Military historian Elonir José Savian listed Cabanas as one of the revolutionary leaders who truly exercised leadership. He was esteemed by his soldiers, "one of the virtues of a military commander", according to Francisco Moacir Assunção Filho. In combat, he participated directly on the front line to exert more influence on the troops, at the cost of being wounded in combat twice.

The police inquiry into the revolt admits Cabanas' military relevance, describing him as "one of the best known leaders of the seditious movement", "one of the most fearsome elements of the revolution" and "one of the most efficient elements of the subversive movement". Hélio Tenório dos Santos praised him for managing to reconcile European military doctrine with Brazilian reality. Marcelo Bordim defined the Death Column as a force of "excellent mobility and high morale". Domingos Meirelles defined Cabanas as one of the "most brilliant and combative officers" among the São Paulo revolutionaries.

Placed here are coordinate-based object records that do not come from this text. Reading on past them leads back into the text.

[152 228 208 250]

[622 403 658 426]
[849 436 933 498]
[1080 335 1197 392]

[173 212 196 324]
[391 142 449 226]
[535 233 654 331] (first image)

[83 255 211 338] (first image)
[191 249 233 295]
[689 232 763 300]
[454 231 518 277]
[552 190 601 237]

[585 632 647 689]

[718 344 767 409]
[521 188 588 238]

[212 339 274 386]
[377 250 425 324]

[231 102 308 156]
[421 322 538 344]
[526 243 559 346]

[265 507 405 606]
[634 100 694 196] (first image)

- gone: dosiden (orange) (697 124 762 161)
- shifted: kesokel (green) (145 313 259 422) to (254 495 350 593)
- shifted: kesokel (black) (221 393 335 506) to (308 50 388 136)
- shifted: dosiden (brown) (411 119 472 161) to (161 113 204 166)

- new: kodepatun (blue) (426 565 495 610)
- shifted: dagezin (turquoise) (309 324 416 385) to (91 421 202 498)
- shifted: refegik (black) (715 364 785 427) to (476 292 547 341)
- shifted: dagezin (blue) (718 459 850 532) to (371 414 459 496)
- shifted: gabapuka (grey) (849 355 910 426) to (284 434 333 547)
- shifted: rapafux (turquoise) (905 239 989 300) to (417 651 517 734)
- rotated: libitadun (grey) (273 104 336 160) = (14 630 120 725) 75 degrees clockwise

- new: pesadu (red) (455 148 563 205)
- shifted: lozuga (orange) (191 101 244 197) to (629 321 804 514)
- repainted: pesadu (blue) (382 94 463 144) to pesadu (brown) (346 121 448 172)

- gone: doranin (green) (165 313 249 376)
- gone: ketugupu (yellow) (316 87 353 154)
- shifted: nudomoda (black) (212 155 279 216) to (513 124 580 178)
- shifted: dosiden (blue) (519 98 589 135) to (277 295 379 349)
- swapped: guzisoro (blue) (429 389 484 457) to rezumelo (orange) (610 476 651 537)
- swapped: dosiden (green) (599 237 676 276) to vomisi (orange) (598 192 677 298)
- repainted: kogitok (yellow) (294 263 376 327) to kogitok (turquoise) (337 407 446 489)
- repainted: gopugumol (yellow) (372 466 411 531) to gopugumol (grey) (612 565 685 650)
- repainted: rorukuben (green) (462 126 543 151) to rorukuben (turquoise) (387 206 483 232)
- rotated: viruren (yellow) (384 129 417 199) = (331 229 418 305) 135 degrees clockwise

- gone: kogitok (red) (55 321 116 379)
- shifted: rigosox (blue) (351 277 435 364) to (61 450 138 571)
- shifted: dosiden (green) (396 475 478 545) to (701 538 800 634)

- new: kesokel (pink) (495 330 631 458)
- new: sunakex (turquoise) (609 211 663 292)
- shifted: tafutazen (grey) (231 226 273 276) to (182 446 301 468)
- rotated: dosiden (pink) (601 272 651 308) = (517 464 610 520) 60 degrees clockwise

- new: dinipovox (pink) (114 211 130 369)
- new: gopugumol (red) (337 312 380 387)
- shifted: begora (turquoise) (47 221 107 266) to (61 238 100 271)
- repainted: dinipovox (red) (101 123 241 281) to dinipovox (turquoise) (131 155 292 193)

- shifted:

Cabanas' account received criticism for its immodesty and exaggeration. Lieutenant César Honório de Campos, one of the main officers, received only one mention in the book. Anita Leocádia Prestes, daughter of Luís Carlos Prestes, heard from him that Cabanas did not tell the truth and was vain. On the other hand, Davino Francisco dos Santos, author of A Coluna Miguel Costa e não Coluna Prestes, accused Prestes and his daughter of injustice against Cabanas. The two leaders, Prestes and Cabanas, had strong and incompatible personalities.